Login.gov’s GitLab uses docker images to run various CI/CD jobs. Some of the runners are empowered to do Terrible Things with terraform, and thus, we need to lock down what images can be run on those runners. We are currently doing this by using the gitlab runner’s allowed_images feature. Info on how to manage that can be found in the env_deploy documentation.

But down the road, we believe that image signing is a better process. We are using Cosign to sign images in ECR and validate them on the runners.

Unfortunately, cosign is not supported natively by dockerd, and Docker Content Trust is not supported by ECR, so rather than just letting dockerd say “nope!”, we have an image killer process that runs every minute to check the signatures of the running images. If they fail, then the image killer will kill the container and log messages to syslog for us to alert on if we so desire.

There are a couple of other signing systems out there, but none are as simple and supported by ECR as Cosign, so we are rolling with that. Cosign is also really well supported by various admission controllers in the k8s world, so this process should just become simpler and better once we containerize.

Implementation

A cosign signing key is set up by an admin using the identity-devops/bin/create_image_signing_key.sh script. It creates an asymmetric KMS key, stores the key ID in S3, and pulls the public key out and stores it in S3 as well. The key is only usable by FullAdmins.
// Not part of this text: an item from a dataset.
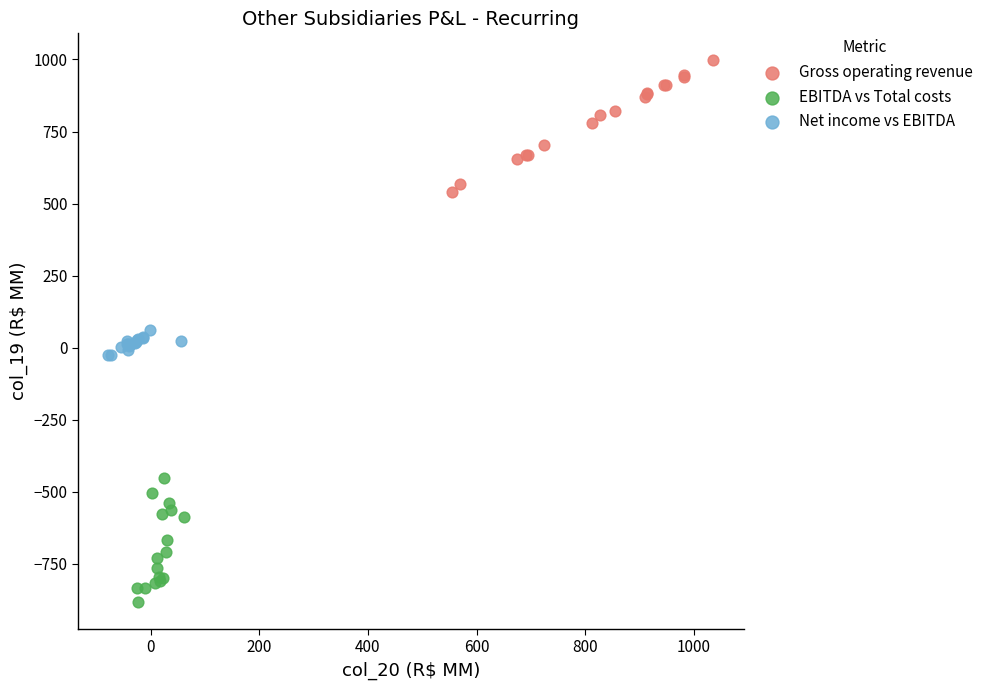

Which series contains the lowest Y value?

EBITDA vs Total costs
Administrators then can sign images with identity-devops/bin/sign_image.sh, which pulls the key ID down and uses the KMS key to sign the specified image.

If the gitlab environment has node['identity_gitlab']['image_signing_verification'] set to true, a cron job will run on env_runners that will check the signatures of the images that are running and kill those that fail. It uses the public key stored in the S3 secrets bucket.
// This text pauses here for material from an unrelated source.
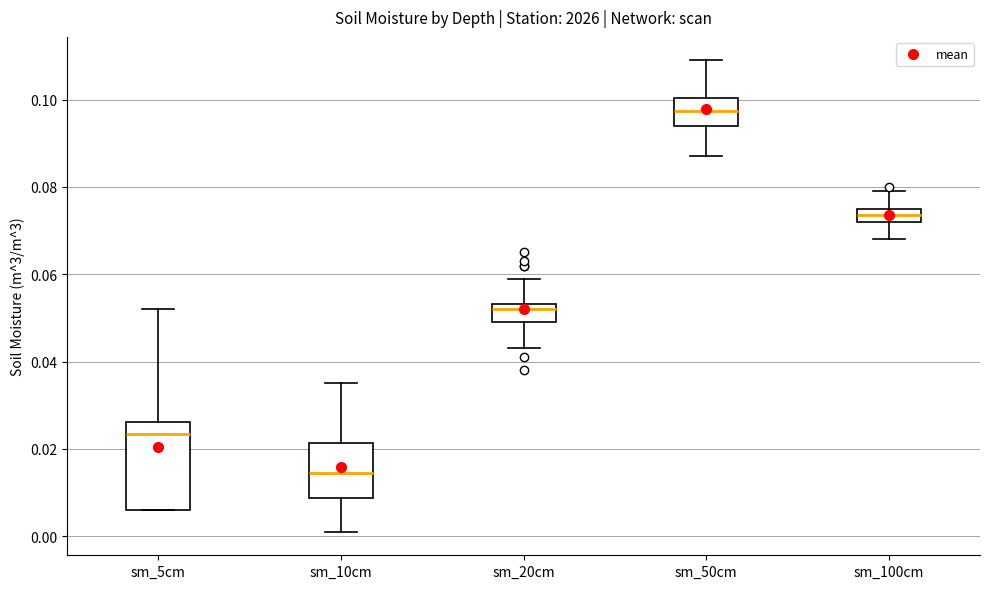

Where does the median line of the box for sm_10cm sit on the y-axis? The values are not printed on the chart, so give them approximately, as read against the axis.

0.014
There are various options that can be configured to change the key used in the environment, or whether the key is common or env-specific.

Common Operational Tasks

Create Cosign Signing Key

This creates an asymmetric KMS signing key and puts <keyname>.keyid and <keyname>.pub in the common secrets bucket.

bin/create_image_signing_key.sh <keyname>

The default keyname used by the env_runners is image_signing. These keys are already created in the tooling-sandbox and tooling-prod accounts.

Sign Image

Once an image is built and you want to use it, you will look at the image to see whether it meets our standards for security (look at ECR scan results, etc). If you approve, then run sign_image.sh, and then you can specified the approved image to be used by gitlab in the .gitlab-ci.yml file.

bin/sign_image.sh image_signing <accountid>.dkr.ecr.us-west-2.amazonaws.com/cd/terraform_plan:@sha256:<SHA>

Notice that we are signing a particular sha256, not an image tag. Tags can change for an image, but not the image SHA, so that’s what we want to use.

Also notice that we are using the default image_signing key to sign it in the example. You may change that if you have your own key for your env.